La culpa de los chubascos es mía, no lo duden. No ha sido por cantar o por pedírselo al Cristo del Puente. Nada de eso. Llueve porque mi vecino de enfrente, el Monte San Antón, está hasta las narices, si las tuviera, de verme mirar al cielo. Estoy segura de que se preguntará: «¿Qué busca en el cielo la abuela de El Palo?» Mi vecino de piedra no sabe que lo que me gustaría es encontrar un remedio para mis males que no son cosa baladí: Exceso de años, de gramos, de cosas por hacer y por si fuera poco, no poder poner la palabrita deseada en la página trescientas y pico: FIN. Porque, poder terminar mi novela definitiva está a la vuelta de la esquina, tan sólo necesito unos minutos de tranquilidad ¡Casi nada!

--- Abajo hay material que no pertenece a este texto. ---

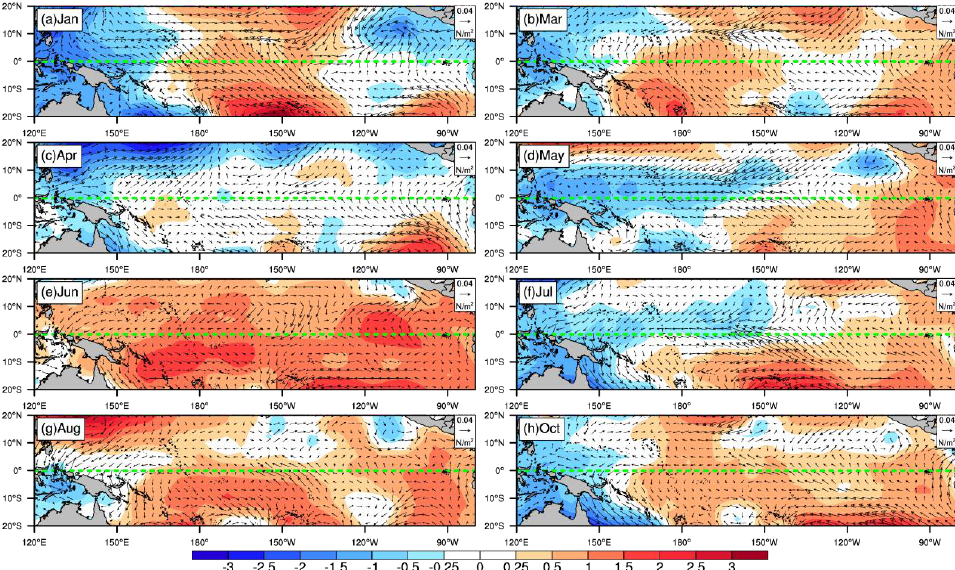
Figure 6. The spatial distribution of the SLP (shading) and wind stress (vectors) anomalies in January, March, April, May, June, July, August, and October 2021. Unit: hPa for SLP; N m − 2 for wind stress.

Pero no, nunca me gustan mis finales, quizás porque me encariño tanto con las historias que escribo que me imagino que formo parte del argumento, que las he vivido en primera persona y se me olvida que, con un toque de tecla, lo escrito se va al paraíso de las historias olvidadas. ¡Qué pena, penita, pena! Seguiré informándoles cada viernes. Con suerte.

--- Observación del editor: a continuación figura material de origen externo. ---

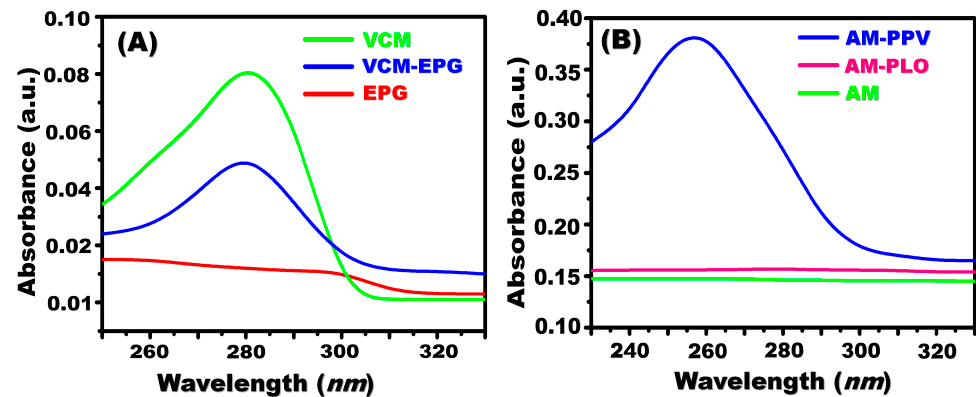
Figure 2. ( A ) UV–VIS absorption spectra of 20 µ g/mL of VCM, amine-PEG-carboxymethyl, and VCM-PEG; ( B ) UV–VIS absorption spectra of 20 µ g/mL of AM-NSs, AM-PLO, and furry AM-PPV NSs.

Dentro de unos días recibe su Primera Comunión mi nieto más pequeño. Parece que fue ayer cuando mi marido y yo fuimos a la clínica a conocerlo. Los años se me pasan volando, sin embargo, aún recuerdo lo lentos que transcurrían en mi infancia, lo largos que se me hacían los meses esperando que llegara junio para poder volver a la Península. Cierto es que en Sidi Ifni no teníamos ninguna diversión, por eso, cuando llegaban en junio a examinarnos los catedráticos procedentes de las Islas Canarias éstos se sorprendían de lo bien preparados que estábamos. Aburrirse era peor.